Identification of a peach latent mosaic viroid hairpin able to act as a Dicer-like substrate

Abstract

The ability of several viroids to induce posttranscriptional gene silencing has been demonstrated; however, the structure recognized by the Dicer enzyme(s) responsible for the initiation of this mechanism remains a mystery. Here, we show that the hairpin known to be implicated in the replication of peach latent mosaic viroid has the ability to trigger the Dicer enzyme(s). This domain, which is composed of a succession of several small stems separated by symmetrical bulges, is reminiscent of the precursor micro-RNAs.

FIG. 1.

Dicer activity assays performed using a wheat germ extract and various RNA substrates. (A to D) Schematic representations of the secondary structures of the tested RNAs. (A) Duplex of PLMVd strands of plus and minus polarity. (B) Single PLMVd strand of either plus or minus polarity.

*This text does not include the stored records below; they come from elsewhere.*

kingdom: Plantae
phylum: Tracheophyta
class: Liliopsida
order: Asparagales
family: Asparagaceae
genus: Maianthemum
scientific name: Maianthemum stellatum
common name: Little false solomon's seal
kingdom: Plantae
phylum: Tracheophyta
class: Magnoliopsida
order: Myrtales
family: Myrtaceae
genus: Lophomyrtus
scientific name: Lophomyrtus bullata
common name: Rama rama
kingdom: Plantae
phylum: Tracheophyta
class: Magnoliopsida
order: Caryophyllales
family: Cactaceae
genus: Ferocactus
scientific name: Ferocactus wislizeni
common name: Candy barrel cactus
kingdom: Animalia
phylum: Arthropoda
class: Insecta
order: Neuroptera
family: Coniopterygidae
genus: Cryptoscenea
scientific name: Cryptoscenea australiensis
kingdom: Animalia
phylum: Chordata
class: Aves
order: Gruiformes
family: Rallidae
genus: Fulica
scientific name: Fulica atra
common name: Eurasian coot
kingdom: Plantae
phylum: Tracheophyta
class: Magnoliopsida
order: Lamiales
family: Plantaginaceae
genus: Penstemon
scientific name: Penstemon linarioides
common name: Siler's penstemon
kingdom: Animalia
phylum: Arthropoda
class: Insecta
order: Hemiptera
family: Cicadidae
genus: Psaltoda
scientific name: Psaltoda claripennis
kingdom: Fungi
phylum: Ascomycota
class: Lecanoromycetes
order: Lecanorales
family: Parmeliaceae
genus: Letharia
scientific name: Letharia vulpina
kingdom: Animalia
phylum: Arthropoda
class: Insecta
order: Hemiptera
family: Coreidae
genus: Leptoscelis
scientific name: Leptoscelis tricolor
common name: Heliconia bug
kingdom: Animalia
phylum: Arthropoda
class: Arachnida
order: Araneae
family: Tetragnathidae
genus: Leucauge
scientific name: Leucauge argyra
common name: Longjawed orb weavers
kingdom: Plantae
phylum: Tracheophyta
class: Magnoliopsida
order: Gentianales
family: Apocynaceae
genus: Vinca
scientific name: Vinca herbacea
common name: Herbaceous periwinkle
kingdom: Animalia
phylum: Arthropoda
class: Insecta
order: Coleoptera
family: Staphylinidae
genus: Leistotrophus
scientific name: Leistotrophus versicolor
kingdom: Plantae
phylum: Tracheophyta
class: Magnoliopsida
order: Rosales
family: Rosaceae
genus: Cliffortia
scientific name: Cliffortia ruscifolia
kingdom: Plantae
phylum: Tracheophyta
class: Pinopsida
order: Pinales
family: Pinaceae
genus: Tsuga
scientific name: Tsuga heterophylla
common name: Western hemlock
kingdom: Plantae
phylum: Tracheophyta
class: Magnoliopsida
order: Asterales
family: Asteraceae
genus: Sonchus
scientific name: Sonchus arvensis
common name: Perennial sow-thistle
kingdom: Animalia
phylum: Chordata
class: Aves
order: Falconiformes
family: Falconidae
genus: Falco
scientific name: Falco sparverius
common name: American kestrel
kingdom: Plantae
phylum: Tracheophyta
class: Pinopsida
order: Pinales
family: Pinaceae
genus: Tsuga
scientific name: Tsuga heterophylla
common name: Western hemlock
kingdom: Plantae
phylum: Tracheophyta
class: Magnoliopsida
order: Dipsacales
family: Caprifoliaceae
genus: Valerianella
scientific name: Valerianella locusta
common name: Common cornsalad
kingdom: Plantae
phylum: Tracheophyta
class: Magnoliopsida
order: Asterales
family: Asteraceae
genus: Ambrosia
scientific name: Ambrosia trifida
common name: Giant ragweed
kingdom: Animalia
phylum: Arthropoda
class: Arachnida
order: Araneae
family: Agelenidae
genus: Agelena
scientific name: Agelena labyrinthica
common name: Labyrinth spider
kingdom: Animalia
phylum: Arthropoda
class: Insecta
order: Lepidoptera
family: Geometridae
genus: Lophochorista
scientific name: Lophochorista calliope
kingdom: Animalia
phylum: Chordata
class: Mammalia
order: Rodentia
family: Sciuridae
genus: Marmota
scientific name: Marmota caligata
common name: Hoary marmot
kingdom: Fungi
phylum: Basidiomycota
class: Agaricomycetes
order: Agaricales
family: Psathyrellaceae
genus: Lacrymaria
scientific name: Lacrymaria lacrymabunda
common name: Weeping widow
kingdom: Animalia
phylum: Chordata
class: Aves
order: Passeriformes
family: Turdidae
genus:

The hammerhead cleavage sites are identified (hh), and the + and - symbols designate their polarities. (C) Model hairpin including a 27-bp stem. (D) Trans-acting delta ribozyme (the nucleotide sequences of the latter two RNA substrates can be retrieved elsewhere) (11, 13). (E) Autoradiogram of a polyacrylamide gel electrophoresis (PAGE) gel of Dicer activity assays performed using a wheat germ extract. Lanes 1 and 2 are duplexes of the PLMVd strands shown in panel A. The reaction conditions were identical except that the wheat germ extract was inactivated by heat treatment prior to the incubation for lane 2. Lanes 3 and 4 are PLMVd strands of either plus or minus polarity, respectively. Lanes 5 and 6 are the assays with the model hairpin (R31-27) and delta ribozyme (Rz-12), respectively. To the left of the gel, the positions of the RNA markers of 21 and 26 nt are indicated. XC indicates xylene cyanol. The bottom part (below the dashed line) has been overexposed in order to reveal the bands corresponding to the small products.

FIG. 2.

Dicer activity assays performed with various PLMVd-derived fragments. (A to D) Schematic representations of the plus-polarity (A, B) and minus-polarity (C, D) PLMVd fragments tested. The length, in nucleotides, is indicated for each fragment. (E) Autoradiogram of a PAGE gel of Dicer activity assays performed as described above. Lanes 1 to 6 are the 173-nt (lane 1), 283-nt (lane 2), 250-nt (lane 3), 124-nt (lane 4), and 338-nt fragments of plus and minus polarity (lanes 5 and 6, respectively). Adjacent to the gel, the positions of the RNA markers of 21 and 26 nt are indicated. XC indicates xylene cyanol. The bottom part (below the dashed line) has been overexposed in order to reveal the bands corresponding to the small products. (F, G) Autoradiograms of Northern blot hybridizations of cleavage assays performed in the presence of nonradioactive PLMVd RNA fragments of plus polarity. The conditions for hybridization have been described previously (12). The 5′-³²P-oligonucleotides used as probes were complementary to a part of the P11 hairpin (5′-₁GCCCACTGATGAGCCGCTGAAATGCGGCGAAACTTTTGAT₄₀-3′) (F) and the right domain (5′-₁₄₂CCGCTTGGTTCCCGAAGGAAAAGTCCCACCTTACCTCATTG₁₈₂-3′) (G) of PLMVd. Lanes 1 to 4 are the duplexes of PLMVd strands of plus and minus polarity (lane 1), the 338-nt fragments (lane 2), and the 173-nt (lanes 3) and 250-nt (lane 4) fragments of plus polarity. Adjacent to the gel, the positions of the RNA markers of 21 and 26 nt are indicated.

FIG. 3.

Dicer activity assays performed with various transcripts derived from the P11 hairpin. (A) The sequence and secondary structure of the hairpin is illustrated. This is a variant sequence of the pPD1 insert sequence (see reference 2). Three guanosines were added at the 5′ end of each transcript to ensure efficient transcription from the oligonucleotides. (B) The Dicer assays were performed as described in the text. The cleavage levels were determined and are reported as relative values in comparison to a value of 1.0 that was arbitrarily assigned to the left-P11 substrate.

FIG. 4.

Autoradiogram of a 10% PAGE gel of primer extension by the RdRP in wheat germ extract. Lane 1 is the extension of primer P11 (5′-GGG₆UUUGAUGAUAUGAGUUUCGUC₃₂₄-3′) on the 338-nt PLMVd template. Lane 2 is the extension of primer P10 (5′-GGG₂₉₀ACUCAUCUUCCAGAAUCACU₂₇₀-3′) on the 250-nt PLMVd fragments. Lanes 3 and 4 are controls with DNase digestion and without template, respectively. To the left of the gel, the positions of the RNA markers are indicated. XC indicates xylene cyanol.